■ WYBRANY FRAGMENT ■
────────────────

#RZECZoPOLITYCE: Kik, Lityński, Pęk

Środowy program #RZECZoPOLITYCE o 9.00 prowadziła Zuzanna Dąbrowska. Jej gośćmi byli: Kazimierz Kik, Jan Lityński i Marek Pęk.

Aktualizacja: 07.12.2016 07:34 Publikacja: 06.12.2016 19:41

#RZECZoPOLITYCE: Kik, Lityński, Pęk

Foto: rp.pl

Z prof. Kazimierzem Kikiem rozmawialiśmy o ocenie rządu PiS.

Z Janem Lityńskim rozmawialiśmy o demonstracjach KOD-u, miesięcznicach smoleńskich i nowym prawie o zgromadzeniach.

Z Markiem Pękiem, senatorem PiS-u rozmawialiśmy o nowelizacji prawa o zgromadzeniach.

Kik: opozycja mogłaby zawalczyć o prezydenta

Politolog Kazimierz Kik uważa, że gdyby doszło do przeciwstawienia się prezydenta większości parlamentarnej, byłby to wielki sukces opozycji.

Kazimierz Kik, pytany w programie #RZECZoPOLITYCE o to, co prezydent Andrzej Duda zrobi w sprawie ustaw o reformie edukacji i dotyczącej prawa o zgromadzeniach, odpowiedział, że to przede wszystkim Prawo i Sprawiedliwość jest w trudnej sytuacji.

- Ustąpienie na jednym z odcinków doprowadzi do triumfalizmu opozycji. PiS nie może sobie pozwolić na kapitulację - powiedział politolog.

Dodał, że prezydent Andrzej Duda jest sygnatariuszem programu zrealizowanego przez rząd. - Gdyby doszło do przeciwstawienia się prezydenta większości parlamentarnej, to byłby wielki sukces opozycji, mogłaby zawalczyć o prezydenta, doprowadziłoby to do rozszczepienia obozu rządzącego - ocenił Kazimierz Kik.

W ocenie politologa, PiS nie może się cofnąć. - Raczej przegrać, zginąć walcząc, niż cofnąć się. Każdy krok dla PiS wstecz oznacza krok do przodu dla jednoczącej się opozycji - powiedział Kazimierz Kik.

Politolog zwrócił uwagę na to, że partia rządząca, jeśli chce utrzymać władzę, powinna zabiegać o rozszerzenie grupy poparcia. - PiS ma 18 procent ze 100 proc. uprawnionych do głosowania. Zasadniczym ich zadaniem powinno być poszerzenie bazy zarządzania - ocenił Kazimierz Kik.

────────────────

(Zapisane wpisy)

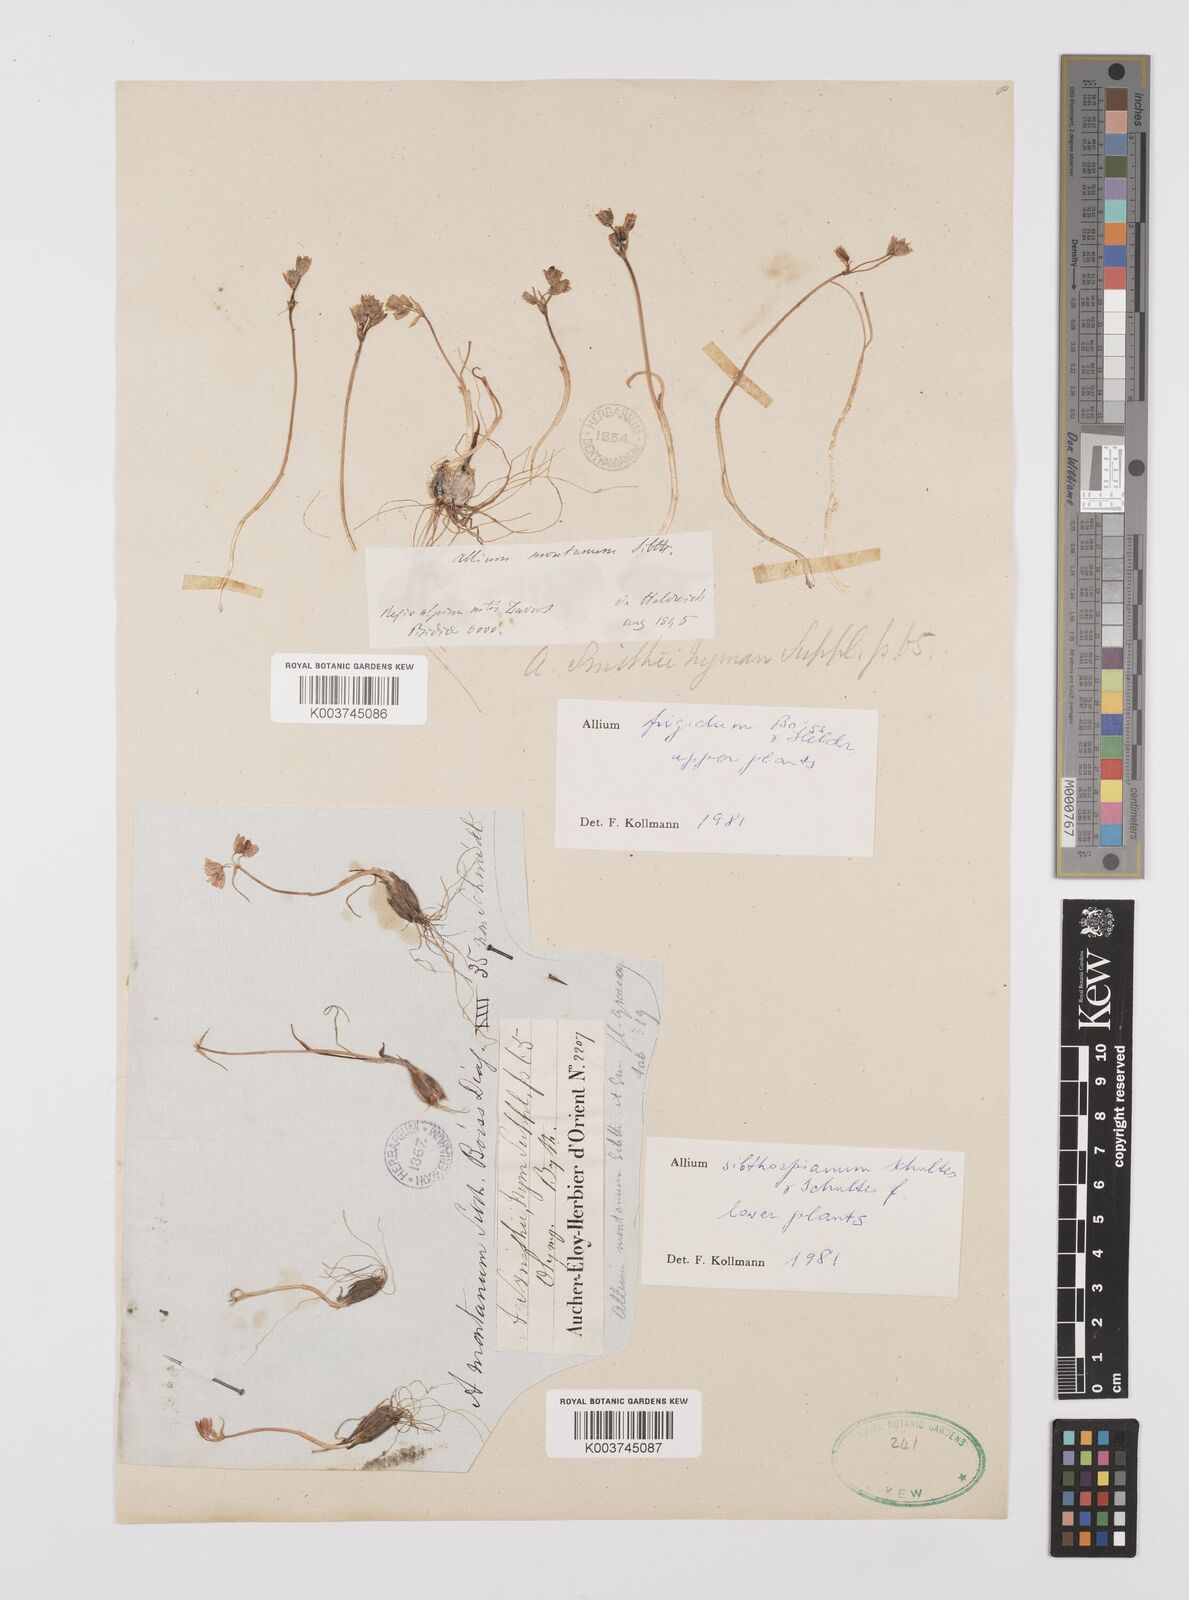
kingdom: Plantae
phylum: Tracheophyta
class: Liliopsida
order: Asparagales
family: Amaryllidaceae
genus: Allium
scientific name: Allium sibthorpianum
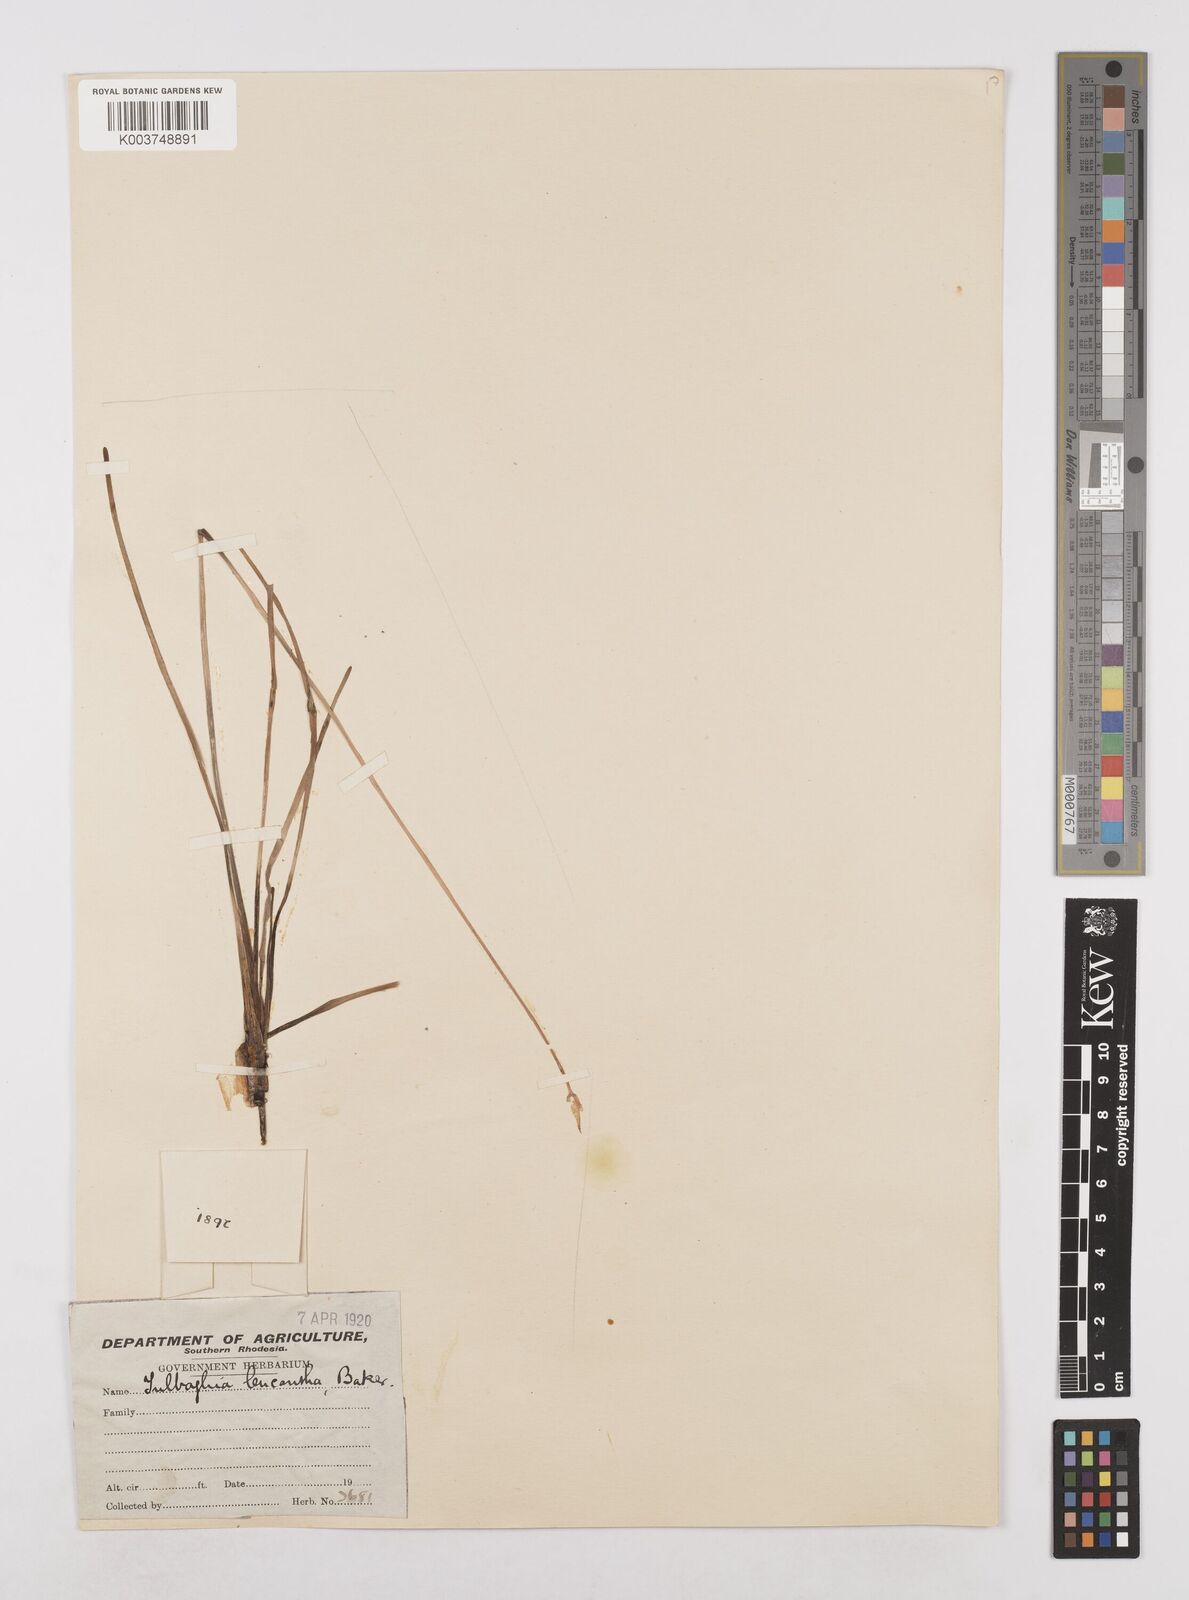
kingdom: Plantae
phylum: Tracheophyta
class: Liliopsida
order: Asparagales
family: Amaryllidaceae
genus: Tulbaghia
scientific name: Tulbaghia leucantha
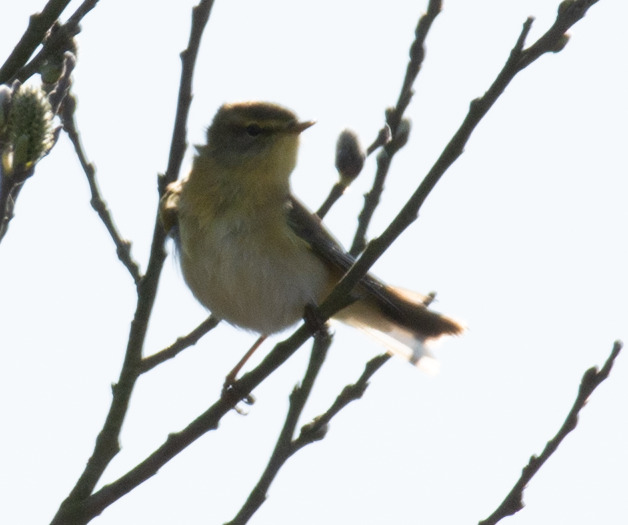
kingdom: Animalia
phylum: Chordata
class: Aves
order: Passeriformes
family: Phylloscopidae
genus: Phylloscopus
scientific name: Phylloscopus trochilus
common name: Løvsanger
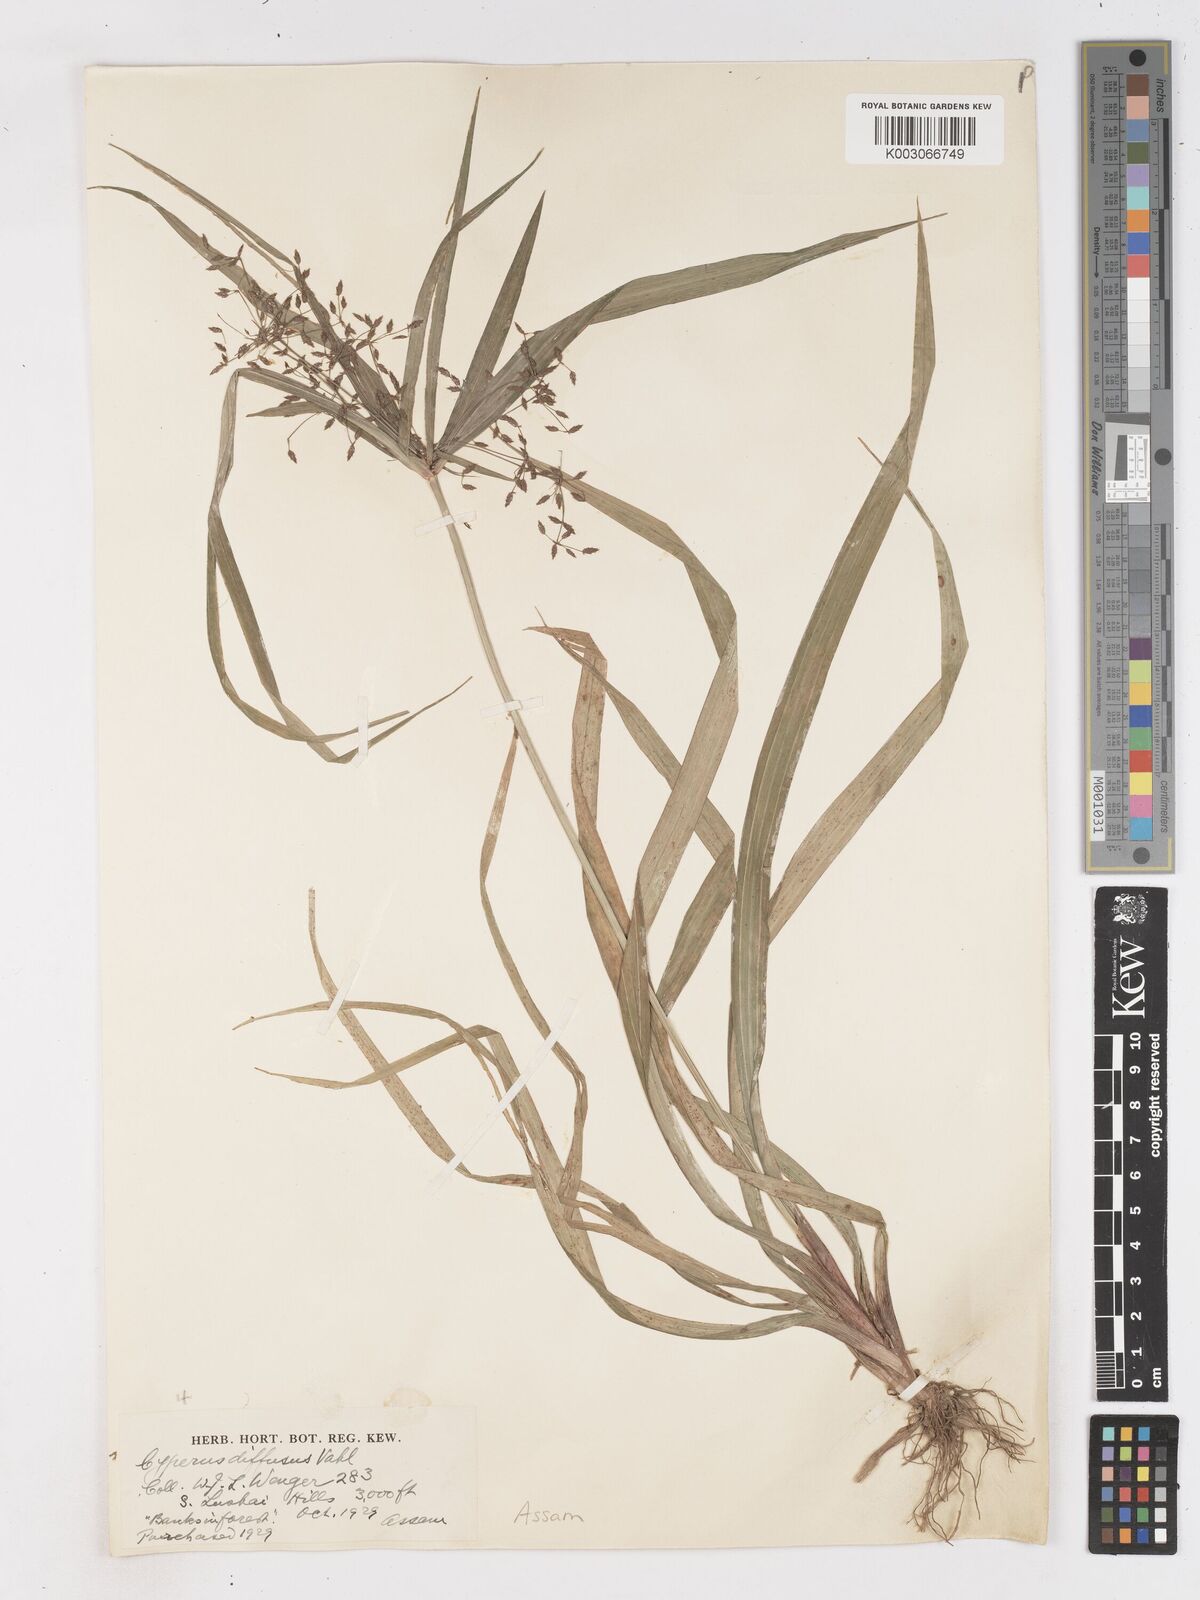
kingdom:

────────────────

■ POLECENIA ■
1) Wymień wszystkich gości środowego programu #RZECZoPOLITYCE, których podaje wybrany fragment.
2) Kto według wybranego fragmentu prowadził środowy program #RZECZoPOLITYCE o 9.00?
3) Przepisz z wybranego fragmentu tekst, który zaczyna się od słów „Z Janem Lityńskim”, i zakończ go na słowach „w trudnej sytuacji.”.

■ LISTA ODPOWIEDZI ■
1) Kazimierz Kik, Jan Lityński, Marek Pęk

2) Zuzanna Dąbrowska.

3)
Z Janem Lityńskim rozmawialiśmy o demonstracjach KOD-u, miesięcznicach smoleńskich i nowym prawie o zgromadzeniach.

Z Markiem Pękiem, senatorem PiS-u rozmawialiśmy o nowelizacji prawa o zgromadzeniach.

Kik: opozycja mogłaby zawalczyć o prezydenta

Politolog Kazimierz Kik uważa, że gdyby doszło do przeciwstawienia się prezydenta większości parlamentarnej, byłby to wielki sukces opozycji.

Kazimierz Kik, pytany w programie #RZECZoPOLITYCE o to, co prezydent Andrzej Duda zrobi w sprawie ustaw o reformie edukacji i dotyczącej prawa o zgromadzeniach, odpowiedział, że to przede wszystkim Prawo i Sprawiedliwość jest w trudnej sytuacji.